## RECORDED DATA
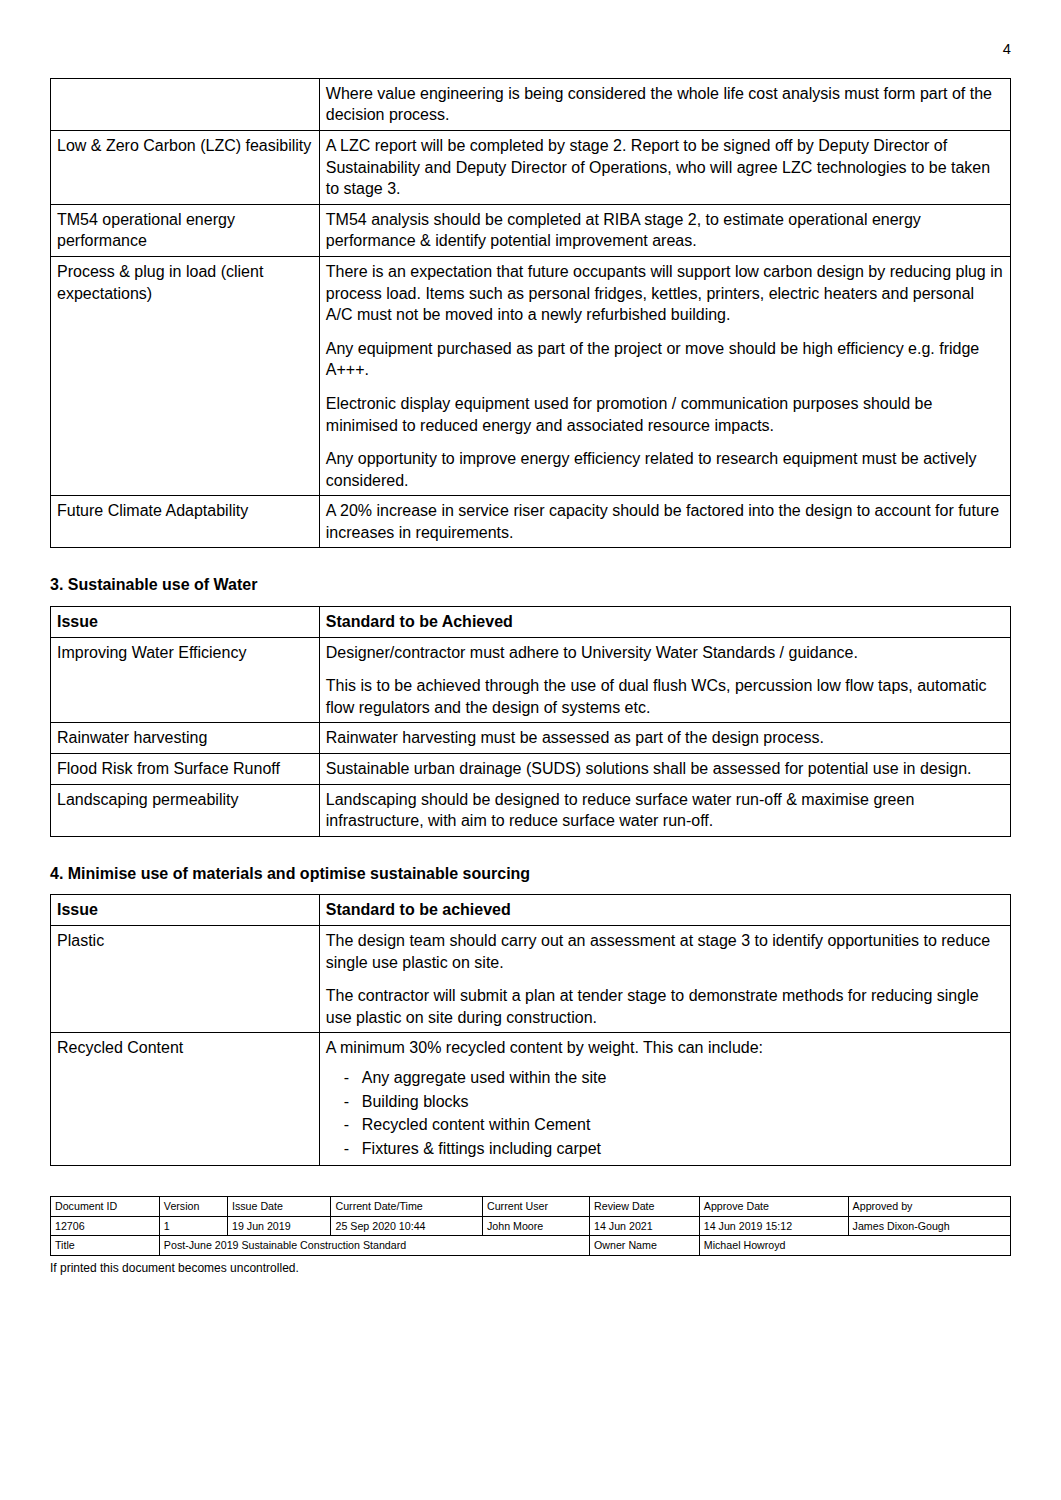4
| | Where value engineering is being considered the whole life cost analysis must form part of the decision process. |
| Low & Zero Carbon (LZC) feasibility | A LZC report will be completed by stage 2. Report to be signed off by Deputy Director of Sustainability and Deputy Director of Operations, who will agree LZC technologies to be taken to stage 3. |
| TM54 operational energy performance | TM54 analysis should be completed at RIBA stage 2, to estimate operational energy performance & identify potential improvement areas. |
| Process & plug in load (client expectations) | There is an expectation that future occupants will support low carbon design by reducing plug in process load. Items such as personal fridges, kettles, printers, electric heaters and personal A/C must not be moved into a newly refurbished building. Any equipment purchased as part of the project or move should be high efficiency e.g. fridge A+++. Electronic display equipment used for promotion / communication purposes should be minimised to reduced energy and associated resource impacts. Any opportunity to improve energy efficiency related to research equipment must be actively considered. |
| Future Climate Adaptability | A 20% increase in service riser capacity should be factored into the design to account for future increases in requirements. |
3. Sustainable use of Water
| Issue | Standard to be Achieved |
| --- | --- |
| Improving Water Efficiency | Designer/contractor must adhere to University Water Standards / guidance. This is to be achieved through the use of dual flush WCs, percussion low flow taps, automatic flow regulators and the design of systems etc. |
| Rainwater harvesting | Rainwater harvesting must be assessed as part of the design process. |
| Flood Risk from Surface Runoff | Sustainable urban drainage (SUDS) solutions shall be assessed for potential use in design. |
| Landscaping permeability | Landscaping should be designed to reduce surface water run-off & maximise green infrastructure, with aim to reduce surface water run-off. |
4. Minimise use of materials and optimise sustainable sourcing
| Issue | Standard to be achieved |
| --- | --- |
| Plastic | The design team should carry out an assessment at stage 3 to identify opportunities to reduce single use plastic on site. The contractor will submit a plan at tender stage to demonstrate methods for reducing single use plastic on site during construction. |
| Recycled Content | A minimum 30% recycled content by weight. This can include: Any aggregate used within the site Building blocks Recycled content within Cement Fixtures & fittings including carpet |
| Document ID | Version | Issue Date | Current Date/Time | Current User | Review Date | Approve Date | Approved by |
| --- | --- | --- | --- | --- | --- | --- | --- |
| 12706 | 1 | 19 Jun 2019 | 25 Sep 2020 10:44 | John Moore | 14 Jun 2021 | 14 Jun 2019 15:12 | James Dixon-Gough |
| Title | Post-June 2019 Sustainable Construction Standard | Owner Name | Michael Howroyd |
If printed this document becomes uncontrolled.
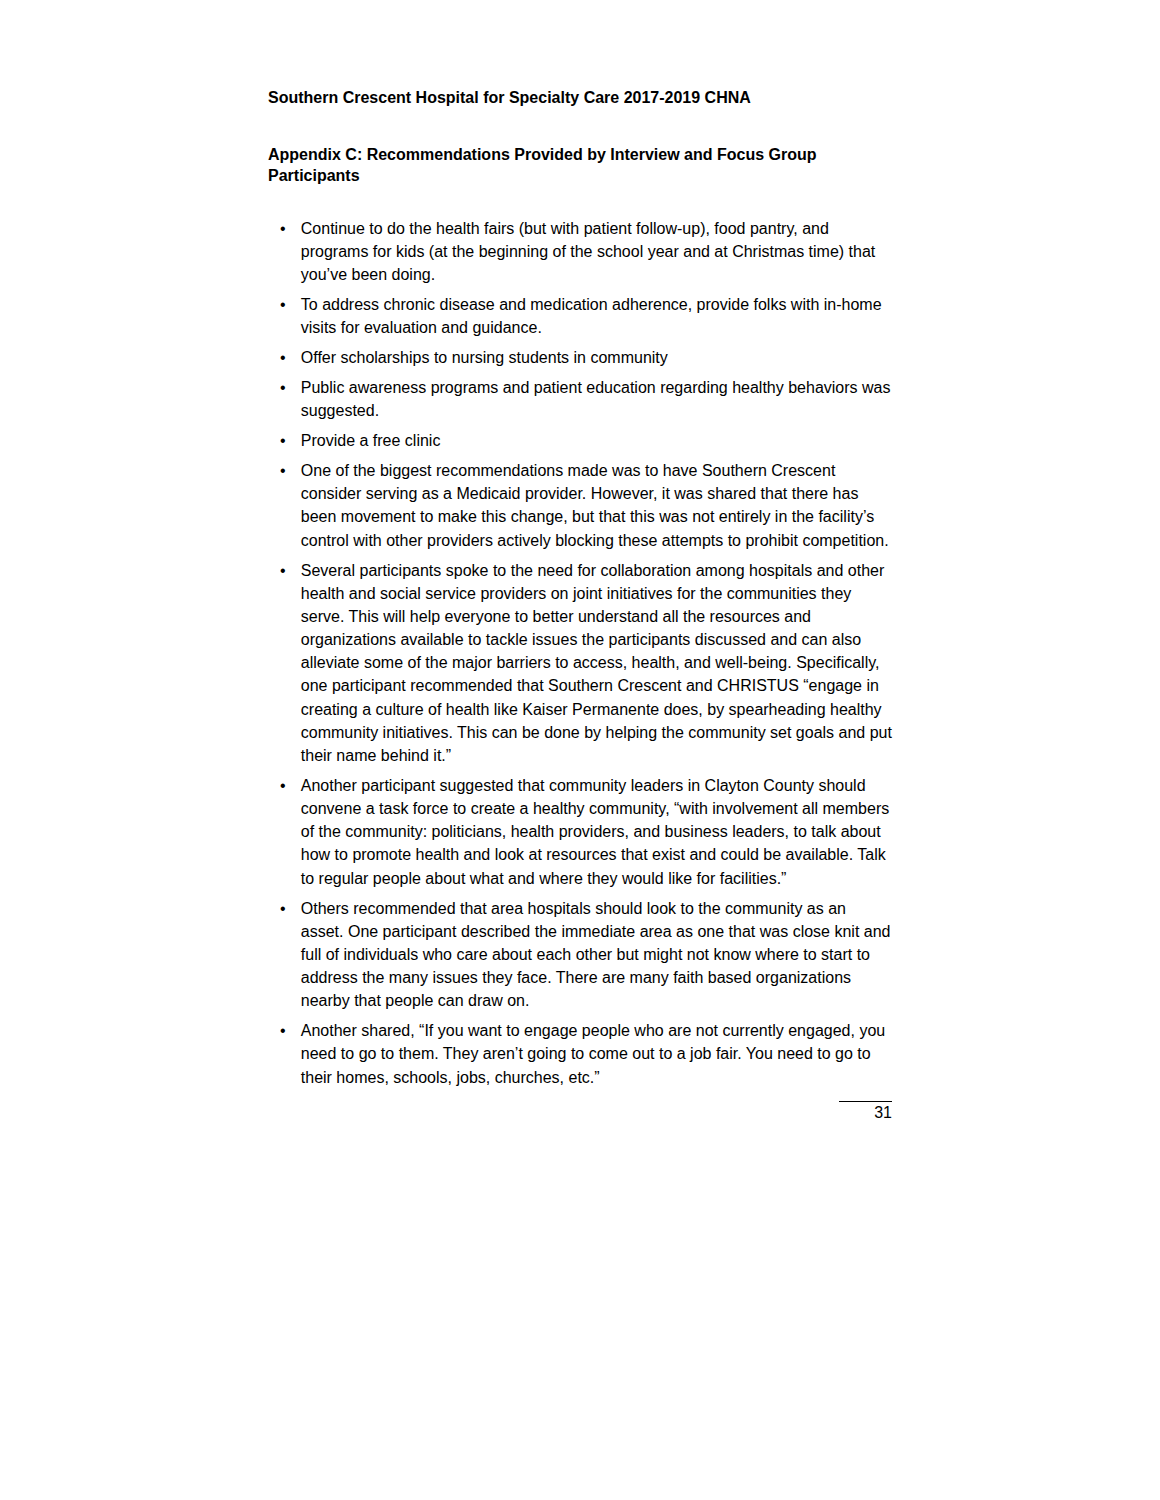Southern Crescent Hospital for Specialty Care 2017-2019 CHNA
Appendix C: Recommendations Provided by Interview and Focus Group Participants
Continue to do the health fairs (but with patient follow-up), food pantry, and programs for kids (at the beginning of the school year and at Christmas time) that you’ve been doing.
To address chronic disease and medication adherence, provide folks with in-home visits for evaluation and guidance.
Offer scholarships to nursing students in community
Public awareness programs and patient education regarding healthy behaviors was suggested.
Provide a free clinic
One of the biggest recommendations made was to have Southern Crescent consider serving as a Medicaid provider. However, it was shared that there has been movement to make this change, but that this was not entirely in the facility’s control with other providers actively blocking these attempts to prohibit competition.
Several participants spoke to the need for collaboration among hospitals and other health and social service providers on joint initiatives for the communities they serve. This will help everyone to better understand all the resources and organizations available to tackle issues the participants discussed and can also alleviate some of the major barriers to access, health, and well-being. Specifically, one participant recommended that Southern Crescent and CHRISTUS “engage in creating a culture of health like Kaiser Permanente does, by spearheading healthy community initiatives. This can be done by helping the community set goals and put their name behind it.”
Another participant suggested that community leaders in Clayton County should convene a task force to create a healthy community, “with involvement all members of the community: politicians, health providers, and business leaders, to talk about how to promote health and look at resources that exist and could be available. Talk to regular people about what and where they would like for facilities.”
Others recommended that area hospitals should look to the community as an asset. One participant described the immediate area as one that was close knit and full of individuals who care about each other but might not know where to start to address the many issues they face. There are many faith based organizations nearby that people can draw on.
Another shared, “If you want to engage people who are not currently engaged, you need to go to them. They aren’t going to come out to a job fair. You need to go to their homes, schools, jobs, churches, etc.”
31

## BRIEF
Going through the listing above, copy out every line that has the string "hospitals".

## ANSWER SPACE
Several participants spoke to the need for collaboration among hospitals and other health and social service providers on joint initiatives for the communities they serve. This will help everyone to better understand all the resources and organizations available to tackle issues the participants discussed and can also alleviate some of the major barriers to access, health, and well-being. Specifically, one participant recommended that Southern Crescent and CHRISTUS “engage in creating a culture of health like Kaiser Permanente does, by spearheading healthy community initiatives. This can be done by helping the community set goals and put their name behind it.”
Others recommended that area hospitals should look to the community as an asset. One participant described the immediate area as one that was close knit and full of individuals who care about each other but might not know where to start to address the many issues they face. There are many faith based organizations nearby that people can draw on.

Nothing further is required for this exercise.